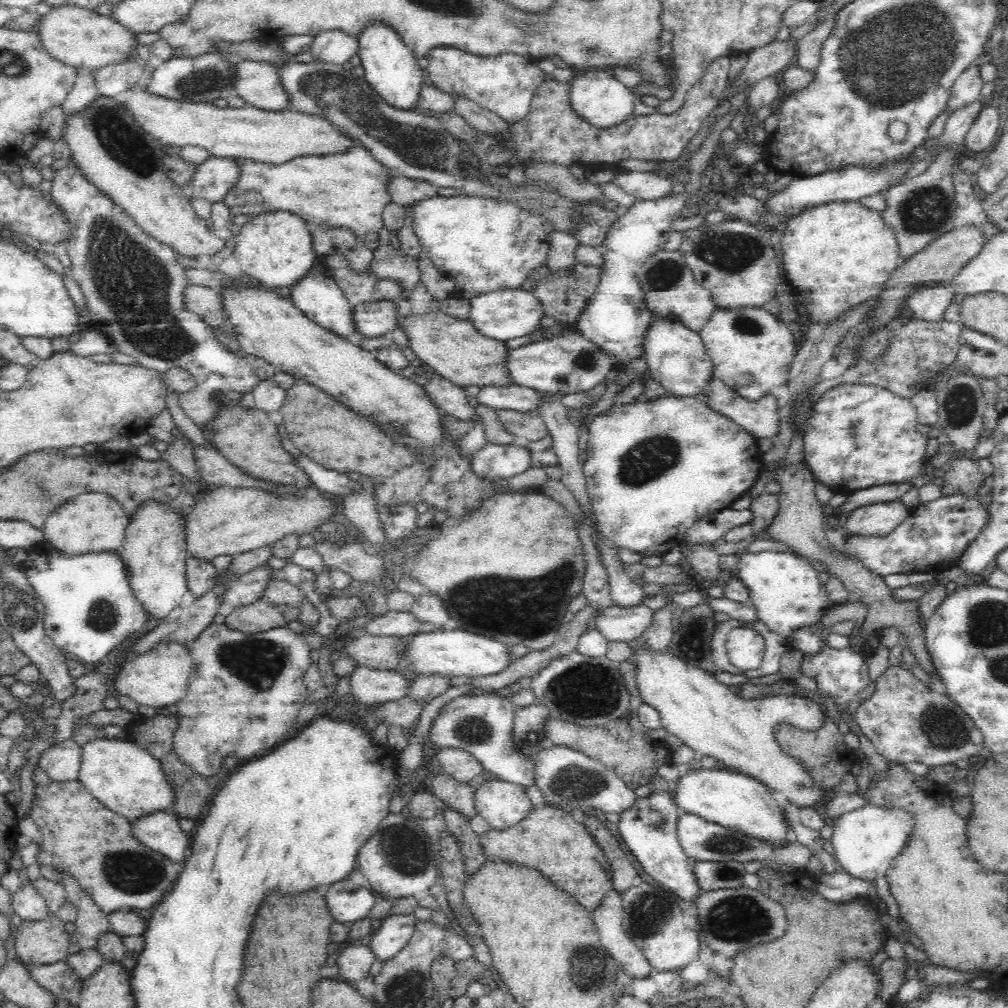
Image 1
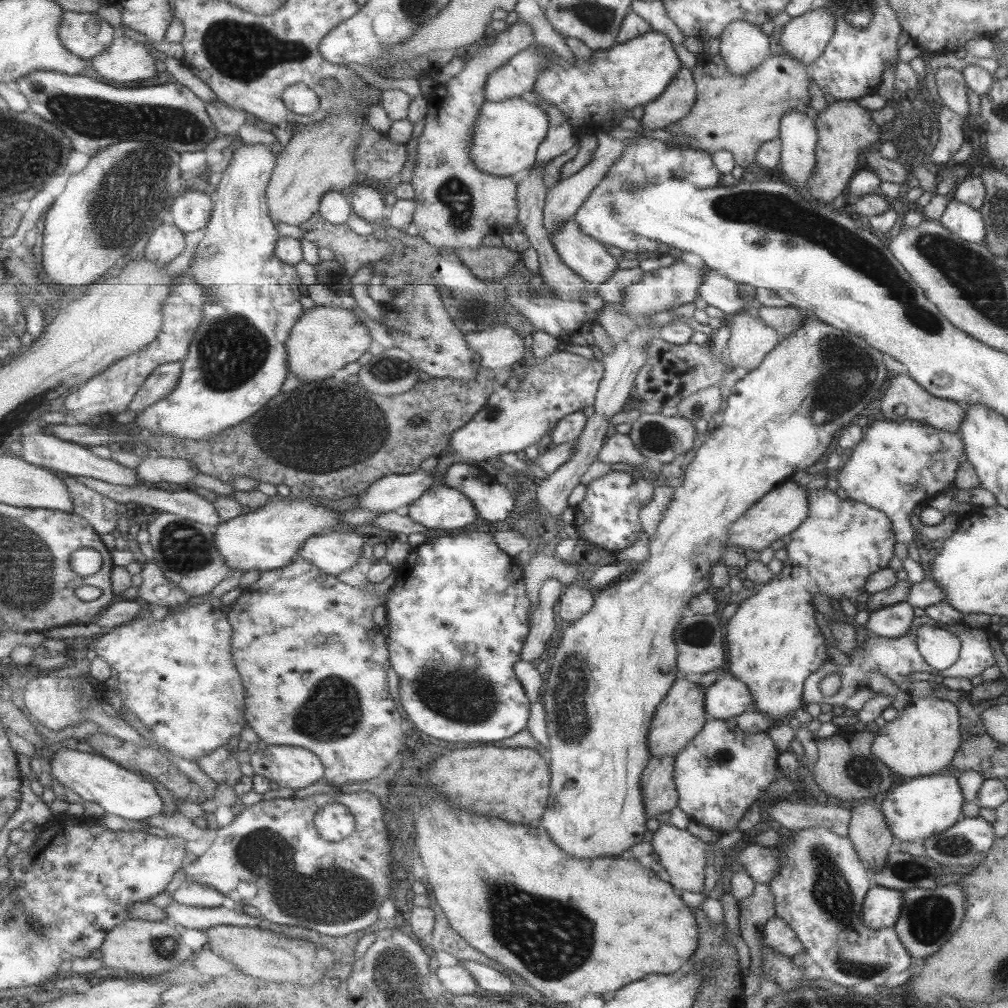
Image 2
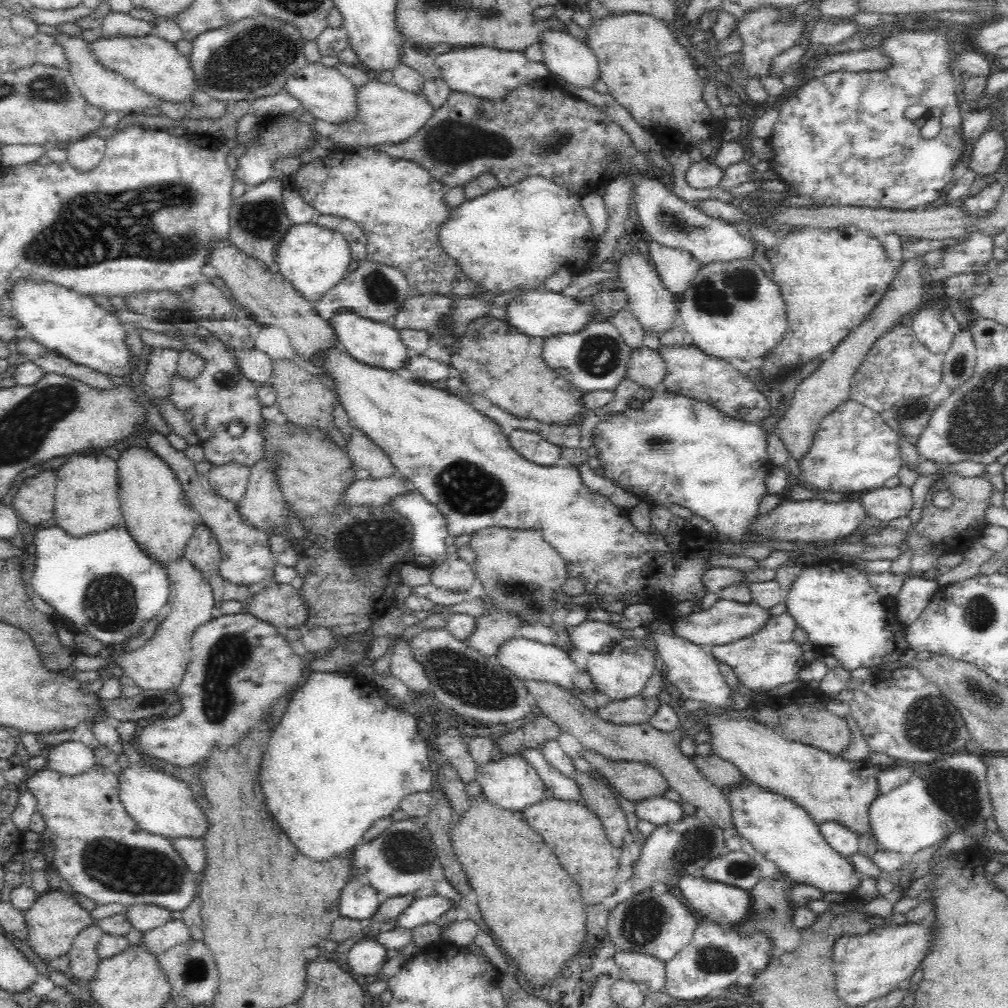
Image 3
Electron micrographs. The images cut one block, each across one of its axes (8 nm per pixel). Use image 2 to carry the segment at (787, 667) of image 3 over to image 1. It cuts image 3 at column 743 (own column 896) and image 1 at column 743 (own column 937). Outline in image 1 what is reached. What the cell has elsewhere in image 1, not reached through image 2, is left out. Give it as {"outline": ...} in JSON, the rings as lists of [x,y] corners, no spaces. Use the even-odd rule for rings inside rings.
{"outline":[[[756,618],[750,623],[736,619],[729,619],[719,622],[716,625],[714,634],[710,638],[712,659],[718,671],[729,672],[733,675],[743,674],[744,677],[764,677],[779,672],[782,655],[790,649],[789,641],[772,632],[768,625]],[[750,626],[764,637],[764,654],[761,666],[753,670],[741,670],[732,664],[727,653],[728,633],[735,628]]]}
━━━━━━━━
## Task description
Full transcription without images: please go through the records and repeat them exactly.

## Worked solution
Image 1
Image 2
Image 3
Electron micrographs. The images cut one block, each across one of its axes (8 nm per pixel). Use image 2 to carry the segment at (787, 667) of image 3 over to image 1. It cuts image 3 at column 743 (own column 896) and image 1 at column 743 (own column 937). Outline in image 1 what is reached. What the cell has elsewhere in image 1, not reached through image 2, is left out. Give it as {"outline": ...} in JSON, the rings as lists of [x,y] corners, no spaces. Use the even-odd rule for rings inside rings.
{"outline":[[[756,618],[750,623],[736,619],[729,619],[719,622],[716,625],[714,634],[710,638],[712,659],[718,671],[729,672],[733,675],[743,674],[744,677],[764,677],[779,672],[782,655],[790,649],[789,641],[772,632],[768,625]],[[750,626],[764,637],[764,654],[761,666],[753,670],[741,670],[732,664],[727,653],[728,633],[735,628]]]}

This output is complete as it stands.